Oat Meal Stout:
Style & Preference goals: silky body+ chewiness, dark chocolatey, rasiney, roasty, espresso coffee’s taste and aroma ** I was thinking of subbing about .25 lbs of the chocolate wheat with a hint of **Simpsons roasted chocolate 600L to give the coffee roast aroma and flavor
or maybe next round just sub the weyerman choc. wheat with Simpsons roasted chocl malt 600L awesome malt by the way!
Original Gravity: 1.051
Final Gravity: 1.014
ABV (standard): 4.88% IBU (tinseth): 30.39
SRM (morey): 37.16
Yeast: Wyeast 1318 London ale 3: Mash temp 154F @ 60 mins
Fermentables
Amount Fermentable Bill % 5 lb Canadian Rahr Pale 2 Row Malt 1.8L 50.3%
**1.5 lb ** Flaked Oats 2.2L 15.1% 1.5 lb Germ. Weyermann Munich Dark 10L 10L 15.1% 0.75 lb German - Chocolate Wheat 413L 7.5% 0.5 lb UK Williams Crisp Crystal 45L 45L 5% 0.375 lb United Kingdom - Black Patent 525L 3.8% 5 oz German - CaraAroma 130L 3.1% 9.94 lb Total
Hops
Amount Variety Type AA Use Time IBU
1 oz Glacier Pellet 5.5 First Wort 12.8
1 oz Cascade Pellet 8.5 Boil 10 min 11.85
1 oz Willamette Pellet 7.5 Boil 5 min 5.75
I’d ditch the cascade and maybe move the willamette to 10, but at 5 is fine. I don’t feel citrus fits in this style. The glacier is fine, but you could use less of a higher alpha clean hop or even the willamette there.

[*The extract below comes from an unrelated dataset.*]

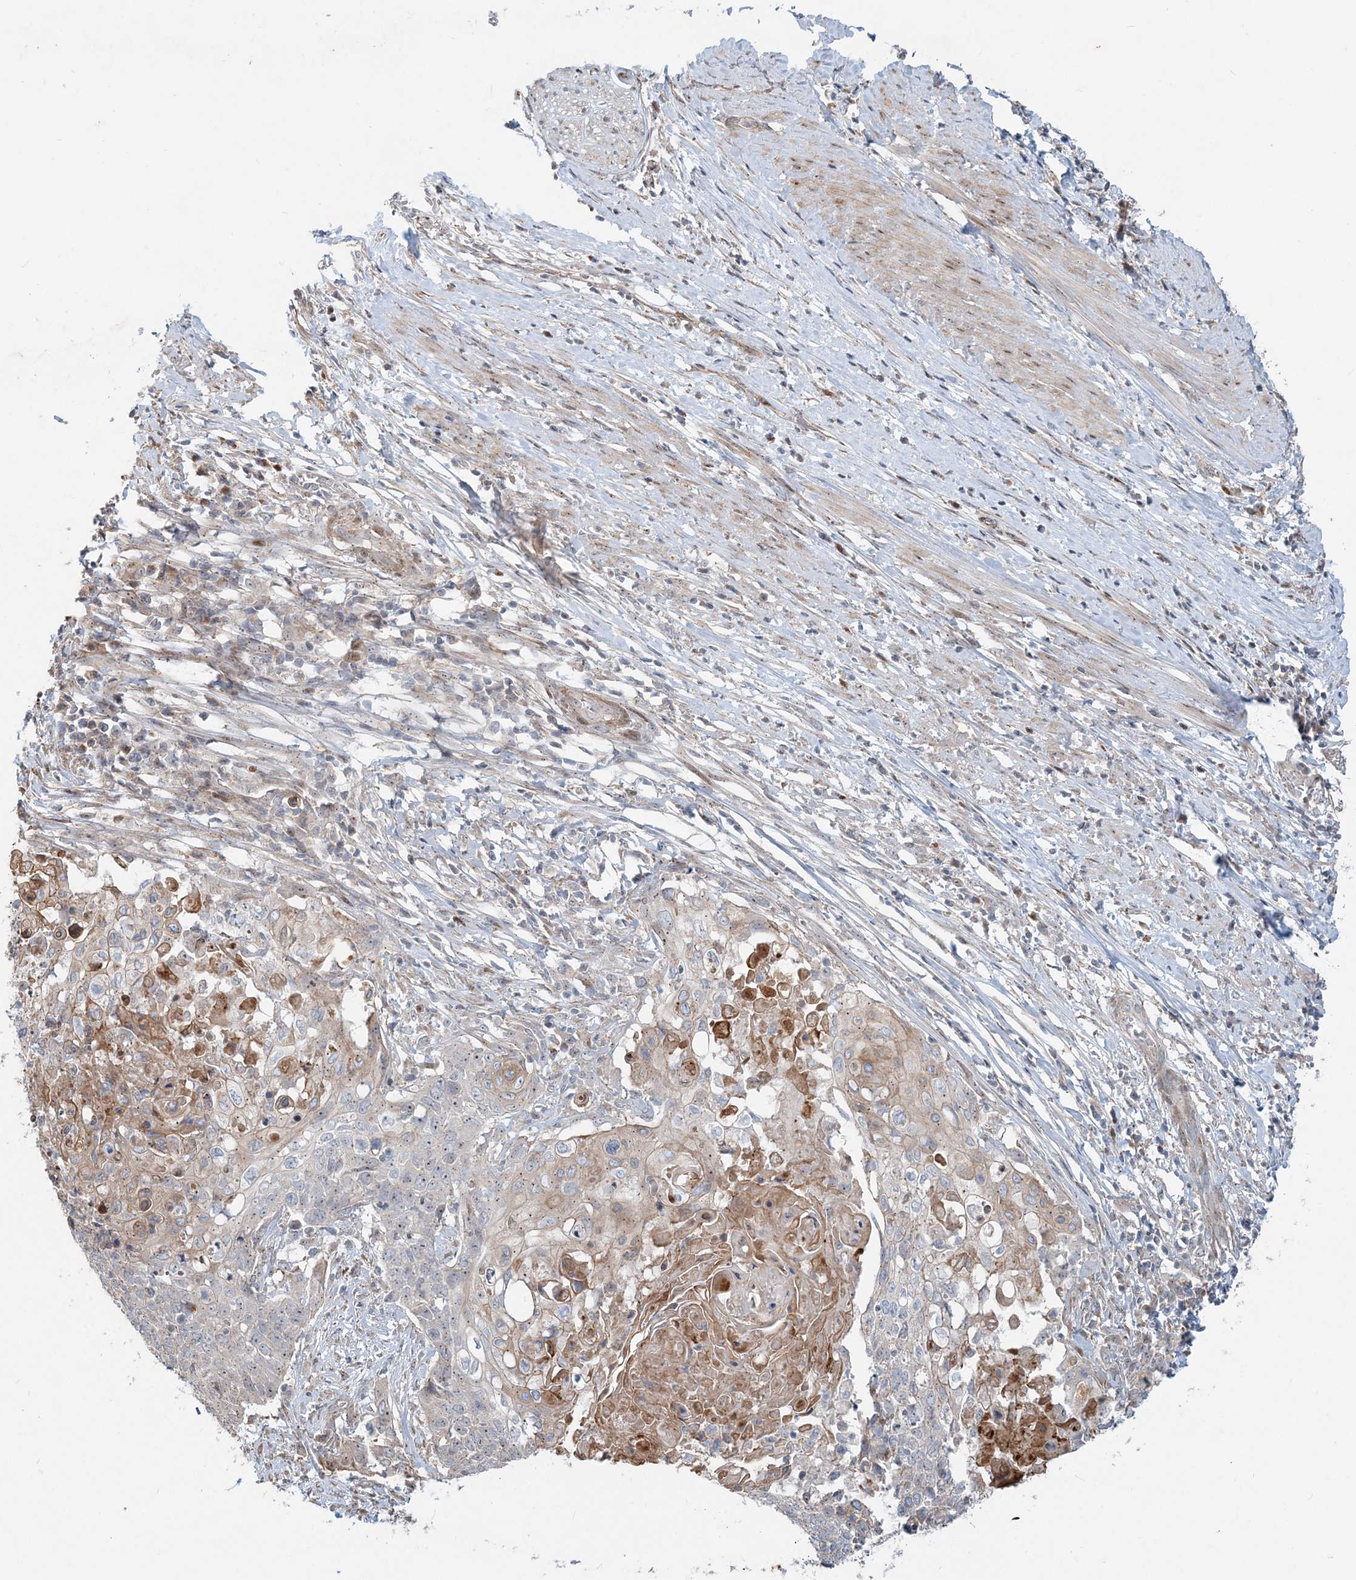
{"staining": {"intensity": "weak", "quantity": "<25%", "location": "cytoplasmic/membranous"}, "tissue": "cervical cancer", "cell_type": "Tumor cells", "image_type": "cancer", "snomed": [{"axis": "morphology", "description": "Squamous cell carcinoma, NOS"}, {"axis": "topography", "description": "Cervix"}], "caption": "The histopathology image demonstrates no staining of tumor cells in squamous cell carcinoma (cervical). (DAB (3,3'-diaminobenzidine) immunohistochemistry, high magnification).", "gene": "CXXC5", "patient": {"sex": "female", "age": 39}}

I have concerns about the grain bill as well. Can you detail why you decided to add each malt? Starting with the Munich.
Personally, I’d replace the black patent with 8 oz of roasted barley and the chocolate wheat with 8 oz of chocolate malt. Not sure how noticeable the CaraAroma would be under all the roasty malts.
Blackprinz would be a good choice, it has a roastiness that is similar to roast barley but more mellow which I think matches well with oatmeal/cream/milk stouts.
All personal preference, for sure. I like the bite of RB and chocolate and use crystal 60 or 80 and a 5.6 mash pH to balance and smooth things out. Works great for me.
malt choices/ reasons
2 row rahr- the base… but kinda not as ,malty/ bready as munich
Munich: maltiness, sweetness
Flaked Oats: silkiness and body
Simpsons crisp: 45: some sweetness
weyermann caraaroma: rasins, figs, etc… burnt caramel flavor
weyermann Chocolate wheat: smooth chocolate kinda less intense dark chocolate flavor
Muntons Black patent: color and some depth that the chocolate wheat lacks
English pale for base - pick your favorite, but lots of flavor. Ditch the munch. You don’t want too much malty sweetness, pick on crystal malt and ditch the other. I’d edge towards the lighter. Chocolate wheat and patent could be fine, not traditional, but I think it would work. Target a higher mash ph or the patent will get gross.